Me separé del mostrador de la recepción abatido, y con un sentimiento de rechazo y dolor que me quemaba el corazón. Decidí abrir el sobre, y entonces comencé a leer la carta de despedida que Clara había escrito para mí.

Querido Damián:

Estas dos semanas en Nueva York han sido las más felices de mi vida. Has vuelto ha hacer brotar en mí una sonrisa verdadera, que hacía tiempo que no mostraba.
Sólo quiero darte las gracias por todo.
Quiero que sepas que has sido una de las personas más importantes de mi vida aunque sólo nos conozcamos desde poco.
Una de las razones por las que no me he despedido de ti, es porque te quiero. En cierto modo soy una cobarde. Habría sido incapaz de mirarte a los ojos y decirte adiós, pero si lo piensas, es lo mejor para los dos. El amor es algo difícil y complicado. ¿Por qué estropear dos semanas perfectas? Siempre he pensado que el destino tiene un plan para nosotros.
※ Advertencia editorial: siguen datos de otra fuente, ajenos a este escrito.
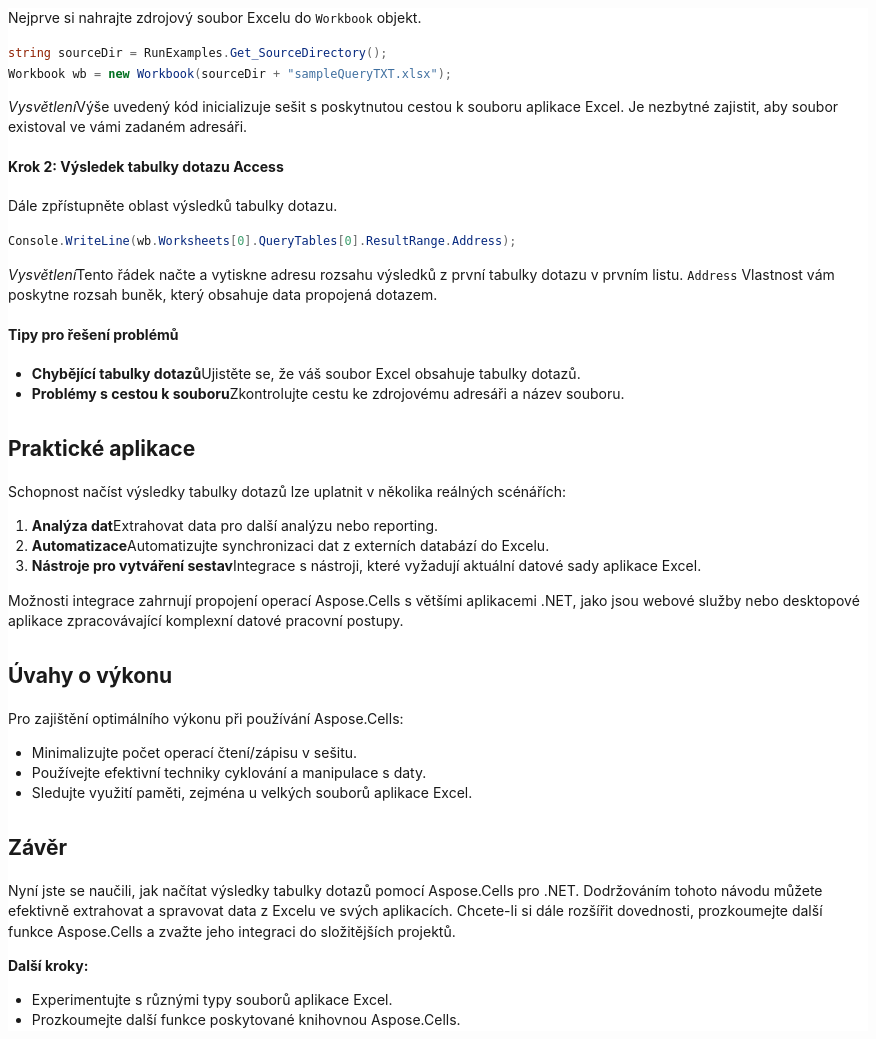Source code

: Nejprve si nahrajte zdrojový soubor Excelu do `Workbook` objekt.

```csharp
string sourceDir = RunExamples.Get_SourceDirectory();
Workbook wb = new Workbook(sourceDir + "sampleQueryTXT.xlsx");
```

*Vysvětlení*Výše uvedený kód inicializuje sešit s poskytnutou cestou k souboru aplikace Excel. Je nezbytné zajistit, aby soubor existoval ve vámi zadaném adresáři.

#### Krok 2: Výsledek tabulky dotazu Access

Dále zpřístupněte oblast výsledků tabulky dotazu.

```csharp
Console.WriteLine(wb.Worksheets[0].QueryTables[0].ResultRange.Address);
```

*Vysvětlení*Tento řádek načte a vytiskne adresu rozsahu výsledků z první tabulky dotazu v prvním listu. `Address` Vlastnost vám poskytne rozsah buněk, který obsahuje data propojená dotazem.

#### Tipy pro řešení problémů
- **Chybějící tabulky dotazů**Ujistěte se, že váš soubor Excel obsahuje tabulky dotazů.
- **Problémy s cestou k souboru**Zkontrolujte cestu ke zdrojovému adresáři a název souboru.

## Praktické aplikace

Schopnost načíst výsledky tabulky dotazů lze uplatnit v několika reálných scénářích:

1. **Analýza dat**Extrahovat data pro další analýzu nebo reporting.
2. **Automatizace**Automatizujte synchronizaci dat z externích databází do Excelu.
3. **Nástroje pro vytváření sestav**Integrace s nástroji, které vyžadují aktuální datové sady aplikace Excel.

Možnosti integrace zahrnují propojení operací Aspose.Cells s většími aplikacemi .NET, jako jsou webové služby nebo desktopové aplikace zpracovávající komplexní datové pracovní postupy.

## Úvahy o výkonu

Pro zajištění optimálního výkonu při používání Aspose.Cells:
- Minimalizujte počet operací čtení/zápisu v sešitu.
- Používejte efektivní techniky cyklování a manipulace s daty.
- Sledujte využití paměti, zejména u velkých souborů aplikace Excel.

## Závěr

Nyní jste se naučili, jak načítat výsledky tabulky dotazů pomocí Aspose.Cells pro .NET. Dodržováním tohoto návodu můžete efektivně extrahovat a spravovat data z Excelu ve svých aplikacích. Chcete-li si dále rozšířit dovednosti, prozkoumejte další funkce Aspose.Cells a zvažte jeho integraci do složitějších projektů.

**Další kroky:**
- Experimentujte s různými typy souborů aplikace Excel.
- Prozkoumejte další funkce poskytované knihovnou Aspose.Cells.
El nuestro era compartir este tiempo juntos, nada más allá.
La otra razón, te preguntarás, no quería que me vieras llorar.
Sólo voy a pedirte una cosa, la única que me atrevo a decirte. Quiero que seas feliz, que sigas visitando esa Nueva York oculta, esa que solo tú y yo conocemos y que nos pertenece.
No dejes que mi despedida cambie un sólo ápice de ti., porque estoy segura de que podrás encontrar el amor en alguien mejor que yo.
Ahora tengo que decirte adiós, pero recuerda que en cada calle, y en cada rincón de Nueva York, estamos reflejados los dos, haciendo realidad nuestros sueños e intentando conseguir aquello que llaman felicidad.

Siempre,
Clara.

Esta es la última vez que supe algo de mi querida, delicada y amada Carla.